Nampak sekali tamuku malam itu sangat peduli dengan teman SD nya tersebut. Keinginannya untuk membantu sangat kuat. Hal tersebut dia tunjukkan dengan terus berkomunikasi meski hanya melalui SMS. ”Males pak, kalo di telpon, suka ngaco ngomomgnya, gak jelas gitu.” Ungkapnya beralasan. Harapannya untuk bisa bertemu dengan teman SD nya pun sering diupayakan, namun selalu gagal tanpa alasan yang jelas dari sang teman.
Yang menarik bagi ku adalah bahwa sang ABG yang bertandang ke rumahku juga mengalami hal yang sama. Gonta-ganti sekolah, merokok, suka bolos sekolah, konflik dengan keluarga, dsb. Saya ketahui informasi tersebut dari teman-teman dan pengakuan jujur dari dirinya sendiri. Belakangan orang tuanya pun meng iya kan info tersebut. Jadi menarik karena di tengah-tengah masalah yang terjadi dalam dirinya sendiri ia masih care dengan teman SD nya. Apakah karena perasaan senasib, atau dia merasa lebih beruntung dari temannya tersebut.

Memang bukan hal yang mudah memahami dunianya para ABG. Bagaimana tidak, Segudang masalah harus mereka hadapi secara bersamaan dari mulai peer pressure, bahkan bullying dalam pergaulan sehari-hari, keinginan memenuhi harapan ortu, ingin bisa eksis diakui orang lain terutama teman sebaya, segudang mata pelajaran yang harus dihafal, masa pubertas secara biologis, hambatan komunikasi, pola asuh yang kurang tepat, dan sebagainya. 

Saya membayangkan apa yang mereka hadapi sesungguhnya lebih berat dari memimpin perusahaan bahkan jadi Presiden sekalipun. Kalo di perusahaan sang pimpinan memiliki tim yang kuat dengan planning yang matang, berikut antisipasi risiko yang bakal dihadapi. Demikian pula bagi seorang Presiden. Bagaimana dengan seorang anak ABG? Adakah dia memiliki tim yang kuat untuk menghadapi segudang masalahnya, adakah ia punya planning yang matang menjalani itu semua, adakah ia mempersiapkan diri menghadapi segala risiko yang bakal menjadi konsekuensinya. 
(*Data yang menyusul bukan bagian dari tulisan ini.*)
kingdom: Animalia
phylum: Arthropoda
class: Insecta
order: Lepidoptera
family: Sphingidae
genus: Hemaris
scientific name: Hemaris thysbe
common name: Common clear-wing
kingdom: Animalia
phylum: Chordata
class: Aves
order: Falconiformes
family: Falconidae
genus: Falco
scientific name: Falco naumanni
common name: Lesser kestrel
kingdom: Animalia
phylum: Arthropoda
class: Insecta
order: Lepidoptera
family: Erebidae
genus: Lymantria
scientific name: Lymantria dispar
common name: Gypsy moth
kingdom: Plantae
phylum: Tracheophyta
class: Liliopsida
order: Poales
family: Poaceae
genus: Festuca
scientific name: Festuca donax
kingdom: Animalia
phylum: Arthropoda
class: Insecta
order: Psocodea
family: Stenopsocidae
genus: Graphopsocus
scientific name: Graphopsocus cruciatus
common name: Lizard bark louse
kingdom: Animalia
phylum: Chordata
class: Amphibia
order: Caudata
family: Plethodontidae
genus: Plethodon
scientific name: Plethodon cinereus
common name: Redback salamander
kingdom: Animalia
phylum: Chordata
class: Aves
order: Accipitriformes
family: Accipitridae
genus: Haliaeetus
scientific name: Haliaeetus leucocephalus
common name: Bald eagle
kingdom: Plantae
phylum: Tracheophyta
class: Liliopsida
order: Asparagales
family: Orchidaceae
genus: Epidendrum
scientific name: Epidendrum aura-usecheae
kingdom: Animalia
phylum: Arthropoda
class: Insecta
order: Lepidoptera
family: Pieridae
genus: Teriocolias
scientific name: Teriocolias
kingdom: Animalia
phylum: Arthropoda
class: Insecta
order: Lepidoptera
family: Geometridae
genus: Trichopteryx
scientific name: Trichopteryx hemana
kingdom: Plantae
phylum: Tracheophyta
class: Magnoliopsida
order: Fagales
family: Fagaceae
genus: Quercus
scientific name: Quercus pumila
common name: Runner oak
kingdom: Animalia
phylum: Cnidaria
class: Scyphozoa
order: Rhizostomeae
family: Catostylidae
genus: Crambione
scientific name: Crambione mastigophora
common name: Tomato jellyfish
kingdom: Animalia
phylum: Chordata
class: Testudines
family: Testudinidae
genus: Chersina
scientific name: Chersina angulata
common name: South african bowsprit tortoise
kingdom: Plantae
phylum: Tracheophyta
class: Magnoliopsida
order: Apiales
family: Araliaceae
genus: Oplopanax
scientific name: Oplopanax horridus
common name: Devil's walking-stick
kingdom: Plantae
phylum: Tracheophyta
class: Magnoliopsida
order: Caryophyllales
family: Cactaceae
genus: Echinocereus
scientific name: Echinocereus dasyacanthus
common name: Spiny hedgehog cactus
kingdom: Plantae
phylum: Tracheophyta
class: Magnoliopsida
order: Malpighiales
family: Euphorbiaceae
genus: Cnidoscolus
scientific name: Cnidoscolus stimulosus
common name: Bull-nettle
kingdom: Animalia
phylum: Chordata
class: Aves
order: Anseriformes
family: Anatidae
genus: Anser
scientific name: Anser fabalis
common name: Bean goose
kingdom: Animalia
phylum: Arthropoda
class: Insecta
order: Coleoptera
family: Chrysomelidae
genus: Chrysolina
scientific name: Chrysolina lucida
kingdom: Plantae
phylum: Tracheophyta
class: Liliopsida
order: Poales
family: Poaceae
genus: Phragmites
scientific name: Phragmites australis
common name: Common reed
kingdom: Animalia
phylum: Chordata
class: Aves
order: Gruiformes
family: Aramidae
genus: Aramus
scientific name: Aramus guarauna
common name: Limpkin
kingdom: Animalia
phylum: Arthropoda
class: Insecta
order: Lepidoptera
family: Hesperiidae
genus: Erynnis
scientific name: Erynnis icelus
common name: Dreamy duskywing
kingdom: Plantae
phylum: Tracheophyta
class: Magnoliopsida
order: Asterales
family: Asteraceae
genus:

Nampaknya mereka butuh seorang konselor, juru bicara, manager dan staff sekaligus agar bisa survive di dunianya sekarang. Namun, jelas, mereka tidak punya dana untuk membayar itu semua. Yah, kita lah para orang tua yang harus berperan sebagai konselor, juru bicara, manager dan staff sekaligus. Bukan sebagai jaksa yang mencari-cari kesalahan dan kelemahan, bukan juga sebagai hakim yang hanya bisa memutuskan dengan aturan yang kaku dan tak membumi, bukan juga sebagai polisi yang lebih banyak mengatur dan menindak setiap pelanggaran.

Sebagai seorang ayah yang memiliki seorang anak putra dan 3 orang putri, saya pun mencoba merenungi situasi seperti ini. Sambil bergumam dalam hati “lebih mudah menjadi ayah, daripada menjadi teman bagi anak-anak saya.”